--- YOUR OBJECTIVE ---
Change "chart" to "graph" in the records from the line containing "Is it true that 垂水市 is 1% of the pie?" through the end of the records, both ends included. Give back only those lines with everything else unchanged, and leave out the pictures.

--- LISTED RECORDS ---
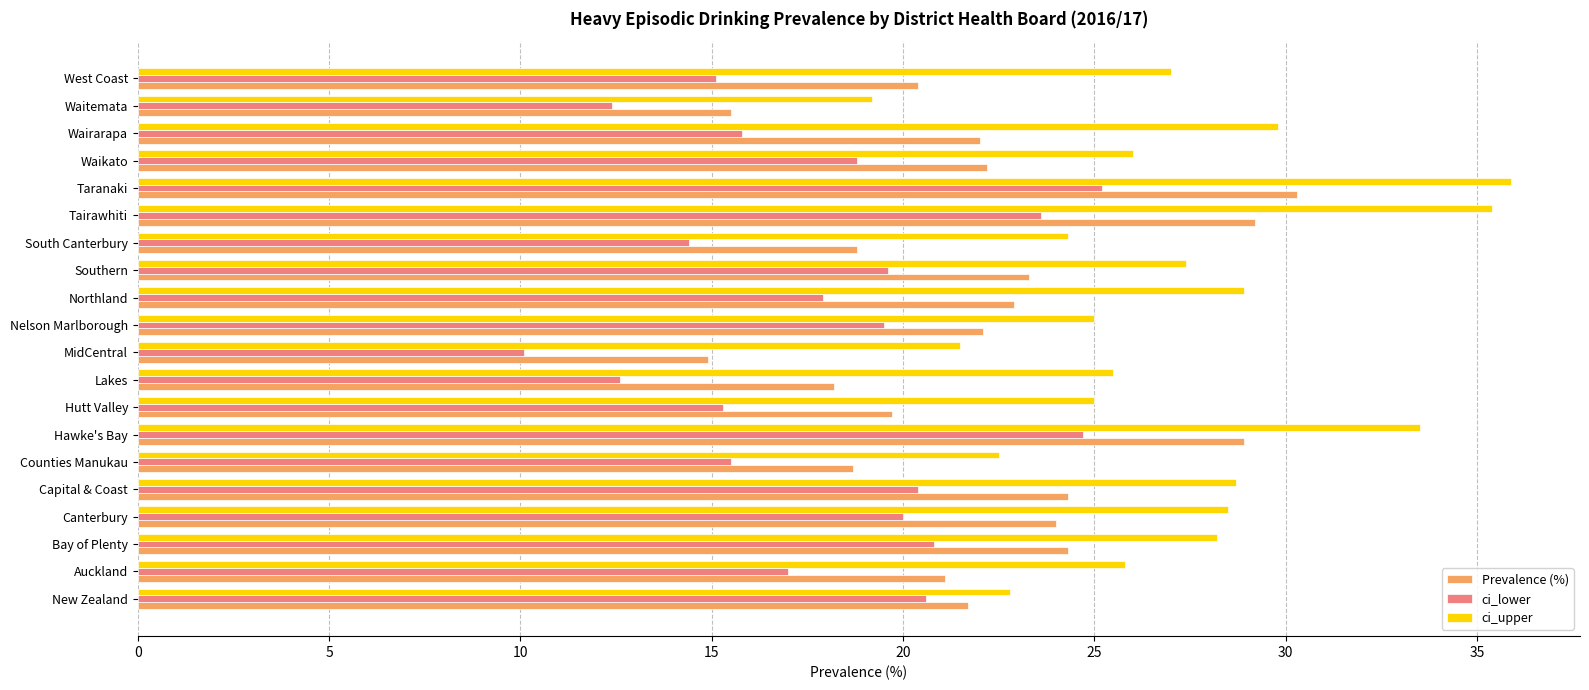

Rank the series by their average value, from lowest to highest.

ci_lower, Prevalence (%), ci_upper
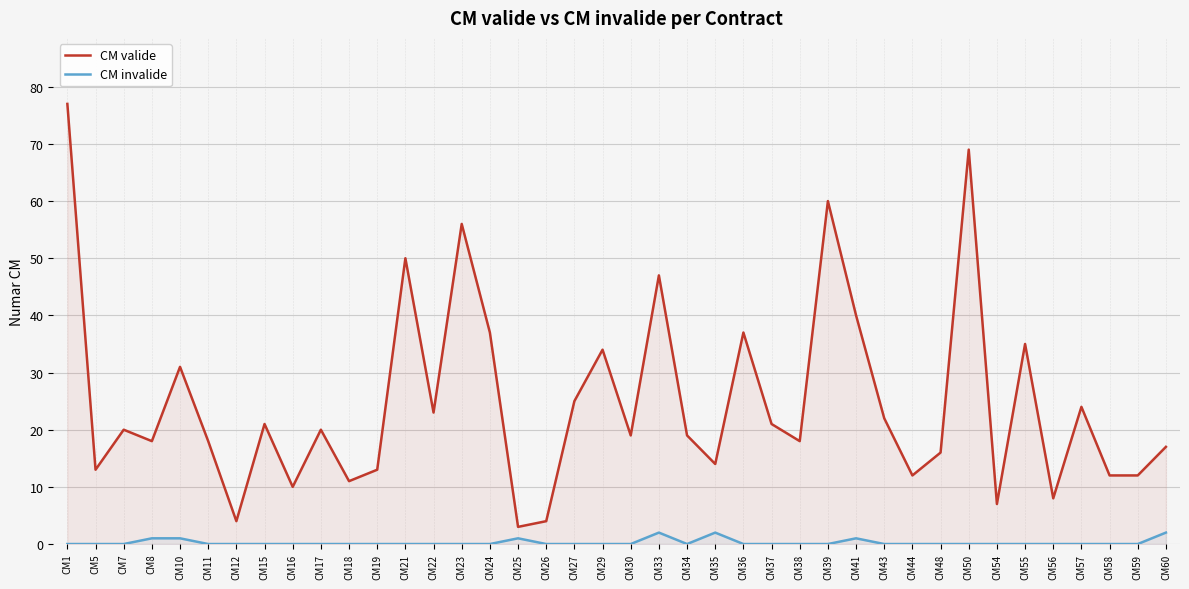

Where is CM valide nearest to the value 40?

CM41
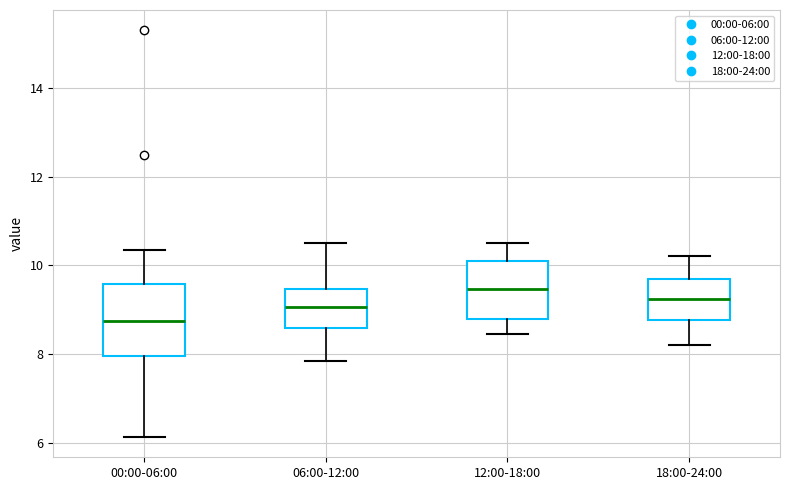

Reading left to right, transcribe this box plot: for each box, give where its median line is, the range the box spans, and where its two whiskers end, as read against the y-axis. The values are not printed on the chart, so give them approximately, as read against the axis.

00:00-06:00: median 8.8, box 8.0 to 9.6, whiskers 6.2 to 10.4
06:00-12:00: median 9.0, box 8.6 to 9.4, whiskers 7.8 to 10.6
12:00-18:00: median 9.4, box 8.8 to 10.2, whiskers 8.4 to 10.6
18:00-24:00: median 9.2, box 8.8 to 9.8, whiskers 8.2 to 10.2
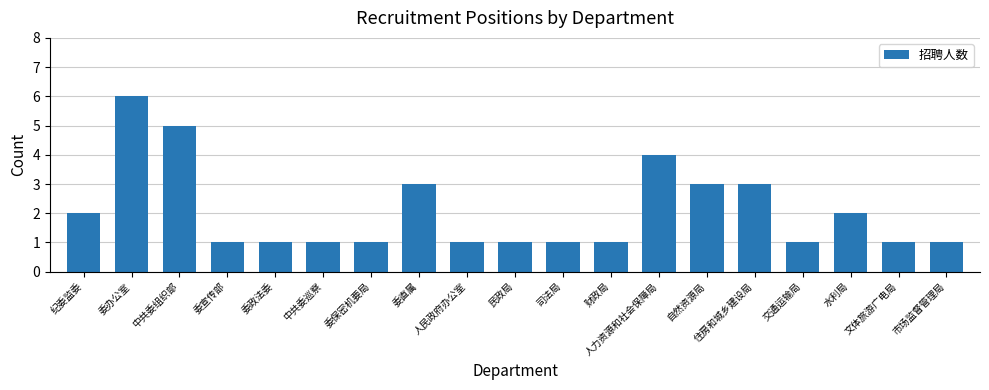

How many bars are there in total?

19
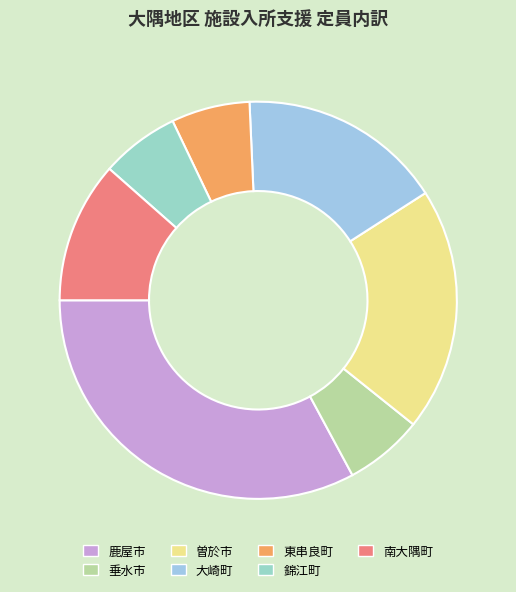

Is it true that 垂水市 is 1% of the pie?

False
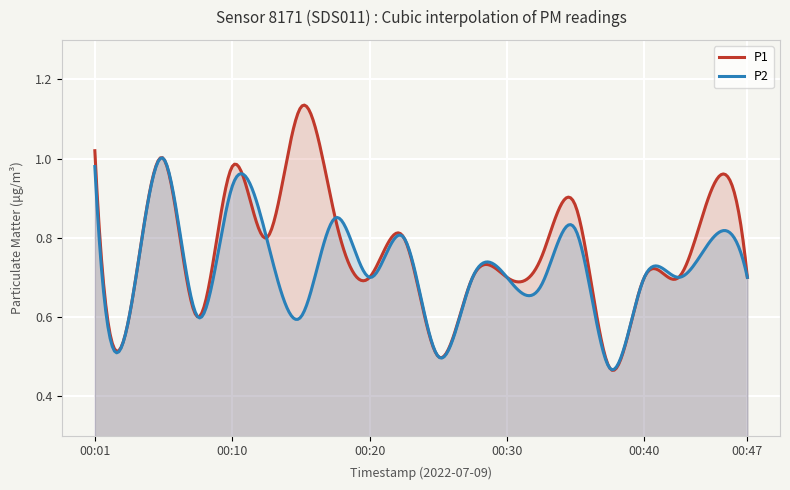

What is the sum of the P2 values at 00:10 and 00:47?

1.6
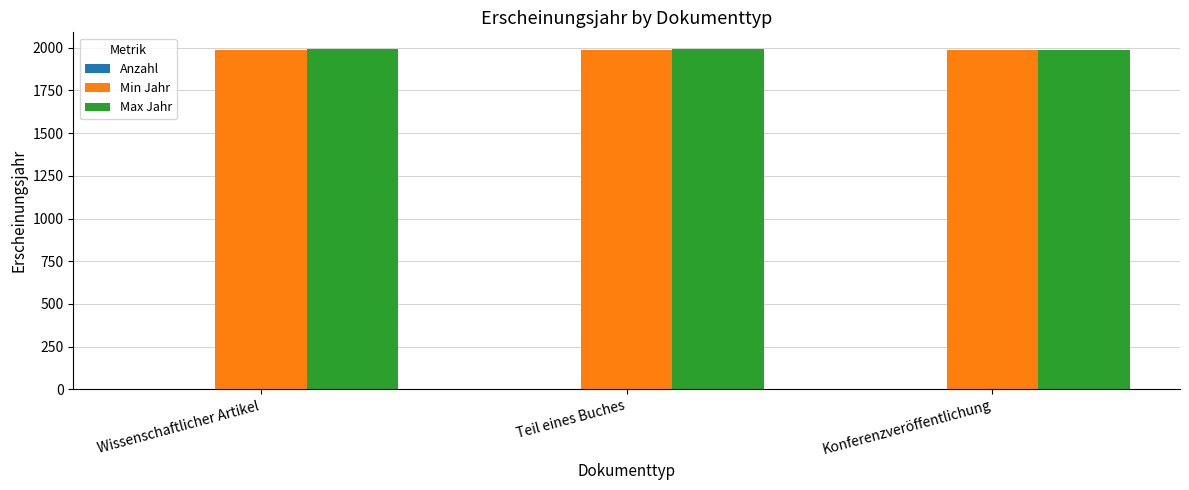

The value of Max Jahr at Konferenzveröffentlichung is 2713. True or false?

False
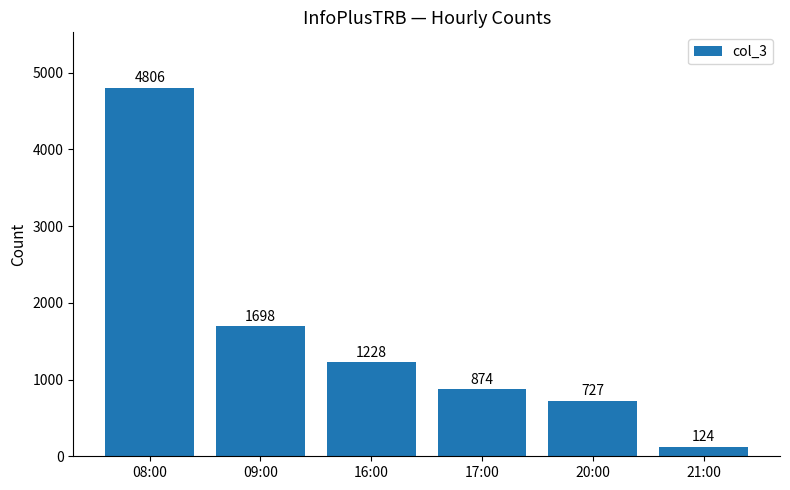

What is the minimum value shown in the chart?

124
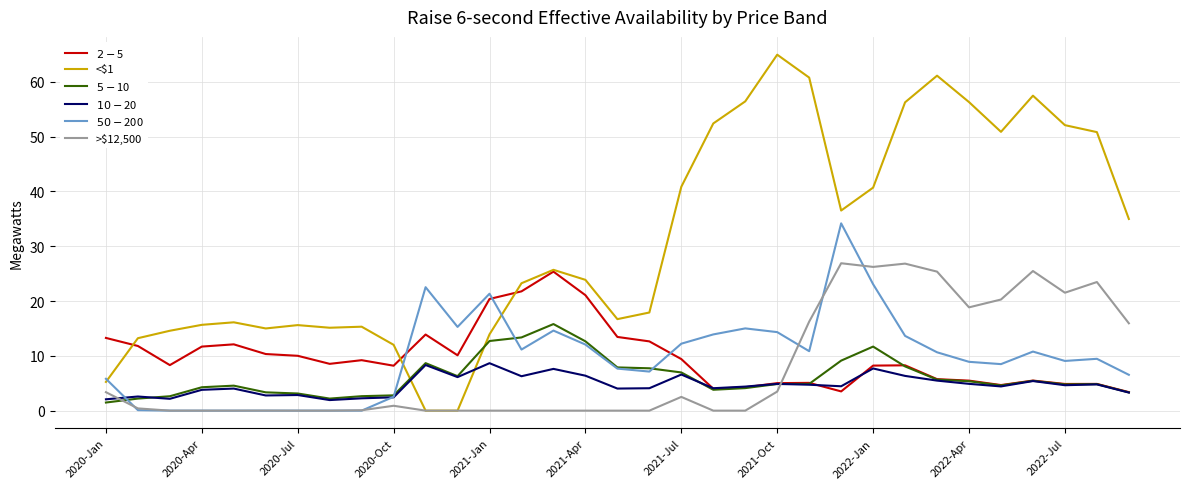

Which series has the largest total across all categories?

<$1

--- REPLY TO THE TASK ---
Is it true that 垂水市 is 1% of the pie?

False

What is the sum of the P2 values at 00:10 and 00:47?

1.6

The value of Max Jahr at Konferenzveröffentlichung is 2713. True or false?

False

What is the minimum value shown in the graph?

124

Which series has the largest total across all categories?

<$1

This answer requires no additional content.